> [Collected material]
# # # #
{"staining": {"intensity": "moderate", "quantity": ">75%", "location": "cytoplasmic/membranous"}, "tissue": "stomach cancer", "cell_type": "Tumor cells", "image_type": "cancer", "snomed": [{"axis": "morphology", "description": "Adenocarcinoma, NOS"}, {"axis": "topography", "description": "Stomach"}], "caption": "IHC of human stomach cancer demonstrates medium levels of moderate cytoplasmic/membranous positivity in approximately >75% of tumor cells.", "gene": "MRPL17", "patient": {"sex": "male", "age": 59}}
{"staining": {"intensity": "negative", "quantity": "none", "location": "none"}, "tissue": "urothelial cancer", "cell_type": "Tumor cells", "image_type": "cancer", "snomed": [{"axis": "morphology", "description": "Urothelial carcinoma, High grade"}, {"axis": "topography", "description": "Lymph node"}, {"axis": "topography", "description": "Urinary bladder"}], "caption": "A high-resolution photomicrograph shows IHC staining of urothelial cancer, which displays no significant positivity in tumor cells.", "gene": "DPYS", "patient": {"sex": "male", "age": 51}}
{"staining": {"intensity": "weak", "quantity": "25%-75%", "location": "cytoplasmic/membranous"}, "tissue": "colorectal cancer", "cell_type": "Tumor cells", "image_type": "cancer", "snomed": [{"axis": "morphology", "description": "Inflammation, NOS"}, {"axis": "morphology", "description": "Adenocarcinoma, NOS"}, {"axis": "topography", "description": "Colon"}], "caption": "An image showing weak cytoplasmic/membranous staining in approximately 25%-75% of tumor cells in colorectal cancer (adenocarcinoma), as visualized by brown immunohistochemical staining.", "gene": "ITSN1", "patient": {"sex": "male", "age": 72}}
# # # #
> [Exercise objective] Each line of the data is to be retyped exactly.

> [Written answer]
{"staining": {"intensity": "moderate", "quantity": ">75%", "location": "cytoplasmic/membranous"}, "tissue": "stomach cancer", "cell_type": "Tumor cells", "image_type": "cancer", "snomed": [{"axis": "morphology", "description": "Adenocarcinoma, NOS"}, {"axis": "topography", "description": "Stomach"}], "caption": "IHC of human stomach cancer demonstrates medium levels of moderate cytoplasmic/membranous positivity in approximately >75% of tumor cells.", "gene": "MRPL17", "patient": {"sex": "male", "age": 59}}
{"staining": {"intensity": "negative", "quantity": "none", "location": "none"}, "tissue": "urothelial cancer", "cell_type": "Tumor cells", "image_type": "cancer", "snomed": [{"axis": "morphology", "description": "Urothelial carcinoma, High grade"}, {"axis": "topography", "description": "Lymph node"}, {"axis": "topography", "description": "Urinary bladder"}], "caption": "A high-resolution photomicrograph shows IHC staining of urothelial cancer, which displays no significant positivity in tumor cells.", "gene": "DPYS", "patient": {"sex": "male", "age": 51}}
{"staining": {"intensity": "weak", "quantity": "25%-75%", "location": "cytoplasmic/membranous"}, "tissue": "colorectal cancer", "cell_type": "Tumor cells", "image_type": "cancer", "snomed": [{"axis": "morphology", "description": "Inflammation, NOS"}, {"axis": "morphology", "description": "Adenocarcinoma, NOS"}, {"axis": "topography", "description": "Colon"}], "caption": "An image showing weak cytoplasmic/membranous staining in approximately 25%-75% of tumor cells in colorectal cancer (adenocarcinoma), as visualized by brown immunohistochemical staining.", "gene": "ITSN1", "patient": {"sex": "male", "age": 72}}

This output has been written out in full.